De nombreuses zones d’ombre subsistent dans cette affaire, notamment sur le fait de savoir si la grossesse de la mère, âgée de 35 ans et employée chez un pépiniériste, décrite par beaucoup comme menue et «toute maigrichonne, à peine 50 kg», a pu passer inaperçue. «Je l’ai vue à une fête il y a trois semaines», affirme à l’AFP un proche du père. La femme présentait-elle des signes de grossesse? «Rien, rien du tout!» répond-il, ajoutant: «C’est triste pour elle, c’est surtout elle qui est à plaindre.»
Des précédents
Si elle est confirmée, il s’agirait de la plus grave affaire d’infanticides en France depuis 2010, avec la découverte de huit bébés tués à Villers-au-Tertre (Nord) par leur mère, Dominique Cottrez. Cette aide-soignante attend, en liberté, d’être rejugée. Dominique Cottrez affirme avoir agi parce qu’elle était persuadée que ses enfants étaient nés d’un inceste dont elle avait été victime.

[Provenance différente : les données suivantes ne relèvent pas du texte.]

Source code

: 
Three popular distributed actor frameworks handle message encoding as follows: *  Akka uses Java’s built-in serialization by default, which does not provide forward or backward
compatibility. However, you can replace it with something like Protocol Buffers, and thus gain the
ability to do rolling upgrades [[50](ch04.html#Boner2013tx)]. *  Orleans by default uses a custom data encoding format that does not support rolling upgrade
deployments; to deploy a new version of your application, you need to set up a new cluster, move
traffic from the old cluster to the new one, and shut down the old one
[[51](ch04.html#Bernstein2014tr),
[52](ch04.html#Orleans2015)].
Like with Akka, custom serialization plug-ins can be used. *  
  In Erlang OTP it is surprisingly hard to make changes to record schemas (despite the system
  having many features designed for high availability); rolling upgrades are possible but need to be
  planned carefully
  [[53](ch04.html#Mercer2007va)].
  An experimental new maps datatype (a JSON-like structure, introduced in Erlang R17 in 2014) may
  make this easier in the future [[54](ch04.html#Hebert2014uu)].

L’affaire de bébés congelés la plus médiatisée avait éclaté en 2006, quand Jean-Louis Courjault, ingénieur expatrié à Séoul, en Corée du Sud, avait découvert les corps de deux nouveaux-nés dans son congélateur. Sa femme, Véronique, écrouée à Tours, avait alors avoué un autre infanticide, en 1999, en Charente-Maritime. Elle a été condamnée à huit ans d’emprisonnement en juin 2009 et libérée en mai 2010.
L’affaire avait mis en lumière un phénomène jusqu’alors peu connu du grand public: le déni de grossesse.